::: Data for analysis

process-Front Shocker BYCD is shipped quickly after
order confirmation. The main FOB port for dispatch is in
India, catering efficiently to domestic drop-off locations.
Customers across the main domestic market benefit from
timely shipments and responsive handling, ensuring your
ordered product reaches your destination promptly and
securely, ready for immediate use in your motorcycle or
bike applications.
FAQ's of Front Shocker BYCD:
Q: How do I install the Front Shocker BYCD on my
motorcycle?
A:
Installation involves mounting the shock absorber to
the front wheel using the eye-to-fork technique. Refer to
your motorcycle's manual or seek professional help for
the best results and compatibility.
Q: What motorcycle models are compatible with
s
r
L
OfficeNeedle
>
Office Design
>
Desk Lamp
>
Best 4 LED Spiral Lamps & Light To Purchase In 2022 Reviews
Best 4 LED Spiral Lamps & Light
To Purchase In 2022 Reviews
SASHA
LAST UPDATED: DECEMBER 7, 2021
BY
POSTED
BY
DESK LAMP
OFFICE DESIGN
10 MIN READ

::::::

▶ **How to complete this task**
Reproduce the material above word for word.

▶ **Answer to the problem**
process-Front Shocker BYCD is shipped quickly after
order confirmation. The main FOB port for dispatch is in
India, catering efficiently to domestic drop-off locations.
Customers across the main domestic market benefit from
timely shipments and responsive handling, ensuring your
ordered product reaches your destination promptly and
securely, ready for immediate use in your motorcycle or
bike applications.
FAQ's of Front Shocker BYCD:
Q: How do I install the Front Shocker BYCD on my
motorcycle?
A:
Installation involves mounting the shock absorber to
the front wheel using the eye-to-fork technique. Refer to
your motorcycle's manual or seek professional help for
the best results and compatibility.
Q: What motorcycle models are compatible with
s
r
L
OfficeNeedle
>
Office Design
>
Desk Lamp
>
Best 4 LED Spiral Lamps & Light To Purchase In 2022 Reviews
Best 4 LED Spiral Lamps & Light
To Purchase In 2022 Reviews
SASHA
LAST UPDATED: DECEMBER 7, 2021
BY
POSTED
BY
DESK LAMP
OFFICE DESIGN
10 MIN READ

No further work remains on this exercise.